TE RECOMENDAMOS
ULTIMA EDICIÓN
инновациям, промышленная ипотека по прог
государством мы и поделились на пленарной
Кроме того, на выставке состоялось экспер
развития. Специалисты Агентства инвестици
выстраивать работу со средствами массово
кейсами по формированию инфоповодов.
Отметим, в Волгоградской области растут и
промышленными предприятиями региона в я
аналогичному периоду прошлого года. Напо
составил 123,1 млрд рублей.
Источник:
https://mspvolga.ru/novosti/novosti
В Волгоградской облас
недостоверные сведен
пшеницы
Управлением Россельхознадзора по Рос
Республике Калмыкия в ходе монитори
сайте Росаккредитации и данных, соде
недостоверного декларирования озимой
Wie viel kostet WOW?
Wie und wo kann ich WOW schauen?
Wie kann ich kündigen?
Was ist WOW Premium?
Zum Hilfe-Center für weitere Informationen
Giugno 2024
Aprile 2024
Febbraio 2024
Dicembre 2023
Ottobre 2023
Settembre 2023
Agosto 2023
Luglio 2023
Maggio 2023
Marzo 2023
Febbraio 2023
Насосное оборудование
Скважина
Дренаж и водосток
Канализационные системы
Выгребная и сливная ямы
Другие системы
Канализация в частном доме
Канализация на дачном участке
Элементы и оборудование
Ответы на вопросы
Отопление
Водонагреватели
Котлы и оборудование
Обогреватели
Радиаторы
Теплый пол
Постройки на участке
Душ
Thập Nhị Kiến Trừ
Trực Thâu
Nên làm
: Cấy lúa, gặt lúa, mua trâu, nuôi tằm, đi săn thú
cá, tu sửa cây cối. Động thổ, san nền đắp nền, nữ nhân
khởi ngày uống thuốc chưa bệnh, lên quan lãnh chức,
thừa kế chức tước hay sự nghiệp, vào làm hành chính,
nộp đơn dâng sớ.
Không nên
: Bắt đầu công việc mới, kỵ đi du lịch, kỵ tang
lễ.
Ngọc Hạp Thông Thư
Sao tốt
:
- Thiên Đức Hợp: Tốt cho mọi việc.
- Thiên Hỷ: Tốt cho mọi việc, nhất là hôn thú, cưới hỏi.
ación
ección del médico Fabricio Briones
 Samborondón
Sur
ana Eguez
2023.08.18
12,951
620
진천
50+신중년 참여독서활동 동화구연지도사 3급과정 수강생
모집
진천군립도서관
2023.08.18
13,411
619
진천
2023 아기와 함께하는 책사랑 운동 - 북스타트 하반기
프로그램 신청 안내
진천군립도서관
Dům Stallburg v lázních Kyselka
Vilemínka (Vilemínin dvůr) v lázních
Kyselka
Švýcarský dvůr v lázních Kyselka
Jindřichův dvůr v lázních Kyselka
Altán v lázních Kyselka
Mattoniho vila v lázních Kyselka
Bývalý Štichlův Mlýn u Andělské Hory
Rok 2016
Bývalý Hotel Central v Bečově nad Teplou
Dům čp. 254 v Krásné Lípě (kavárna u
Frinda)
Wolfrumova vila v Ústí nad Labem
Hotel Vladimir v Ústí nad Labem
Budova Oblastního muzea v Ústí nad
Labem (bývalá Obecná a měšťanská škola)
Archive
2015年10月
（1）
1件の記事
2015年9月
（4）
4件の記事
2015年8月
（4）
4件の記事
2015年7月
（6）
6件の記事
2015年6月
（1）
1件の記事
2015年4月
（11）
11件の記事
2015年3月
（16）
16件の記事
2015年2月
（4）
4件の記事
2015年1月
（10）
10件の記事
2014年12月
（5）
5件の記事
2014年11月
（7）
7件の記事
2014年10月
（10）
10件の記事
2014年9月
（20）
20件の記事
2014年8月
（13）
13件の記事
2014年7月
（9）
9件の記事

--------------------------------

ASSIGNMENT:
Retype the records in their entirety, matching each one exactly.

THE COMPLETED TASK:
TE RECOMENDAMOS
ULTIMA EDICIÓN
инновациям, промышленная ипотека по прог
государством мы и поделились на пленарной
Кроме того, на выставке состоялось экспер
развития. Специалисты Агентства инвестици
выстраивать работу со средствами массово
кейсами по формированию инфоповодов.
Отметим, в Волгоградской области растут и
промышленными предприятиями региона в я
аналогичному периоду прошлого года. Напо
составил 123,1 млрд рублей.
Источник:
https://mspvolga.ru/novosti/novosti
В Волгоградской облас
недостоверные сведен
пшеницы
Управлением Россельхознадзора по Рос
Республике Калмыкия в ходе монитори
сайте Росаккредитации и данных, соде
недостоверного декларирования озимой
Wie viel kostet WOW?
Wie und wo kann ich WOW schauen?
Wie kann ich kündigen?
Was ist WOW Premium?
Zum Hilfe-Center für weitere Informationen
Giugno 2024
Aprile 2024
Febbraio 2024
Dicembre 2023
Ottobre 2023
Settembre 2023
Agosto 2023
Luglio 2023
Maggio 2023
Marzo 2023
Febbraio 2023
Насосное оборудование
Скважина
Дренаж и водосток
Канализационные системы
Выгребная и сливная ямы
Другие системы
Канализация в частном доме
Канализация на дачном участке
Элементы и оборудование
Ответы на вопросы
Отопление
Водонагреватели
Котлы и оборудование
Обогреватели
Радиаторы
Теплый пол
Постройки на участке
Душ
Thập Nhị Kiến Trừ
Trực Thâu
Nên làm
: Cấy lúa, gặt lúa, mua trâu, nuôi tằm, đi săn thú
cá, tu sửa cây cối. Động thổ, san nền đắp nền, nữ nhân
khởi ngày uống thuốc chưa bệnh, lên quan lãnh chức,
thừa kế chức tước hay sự nghiệp, vào làm hành chính,
nộp đơn dâng sớ.
Không nên
: Bắt đầu công việc mới, kỵ đi du lịch, kỵ tang
lễ.
Ngọc Hạp Thông Thư
Sao tốt
:
- Thiên Đức Hợp: Tốt cho mọi việc.
- Thiên Hỷ: Tốt cho mọi việc, nhất là hôn thú, cưới hỏi.
ación
ección del médico Fabricio Briones
 Samborondón
Sur
ana Eguez
2023.08.18
12,951
620
진천
50+신중년 참여독서활동 동화구연지도사 3급과정 수강생
모집
진천군립도서관
2023.08.18
13,411
619
진천
2023 아기와 함께하는 책사랑 운동 - 북스타트 하반기
프로그램 신청 안내
진천군립도서관
Dům Stallburg v lázních Kyselka
Vilemínka (Vilemínin dvůr) v lázních
Kyselka
Švýcarský dvůr v lázních Kyselka
Jindřichův dvůr v lázních Kyselka
Altán v lázních Kyselka
Mattoniho vila v lázních Kyselka
Bývalý Štichlův Mlýn u Andělské Hory
Rok 2016
Bývalý Hotel Central v Bečově nad Teplou
Dům čp. 254 v Krásné Lípě (kavárna u
Frinda)
Wolfrumova vila v Ústí nad Labem
Hotel Vladimir v Ústí nad Labem
Budova Oblastního muzea v Ústí nad
Labem (bývalá Obecná a měšťanská škola)
Archive
2015年10月
（1）
1件の記事
2015年9月
（4）
4件の記事
2015年8月
（4）
4件の記事
2015年7月
（6）
6件の記事
2015年6月
（1）
1件の記事
2015年4月
（11）
11件の記事
2015年3月
（16）
16件の記事
2015年2月
（4）
4件の記事
2015年1月
（10）
10件の記事
2014年12月
（5）
5件の記事
2014年11月
（7）
7件の記事
2014年10月
（10）
10件の記事
2014年9月
（20）
20件の記事
2014年8月
（13）
13件の記事
2014年7月
（9）
9件の記事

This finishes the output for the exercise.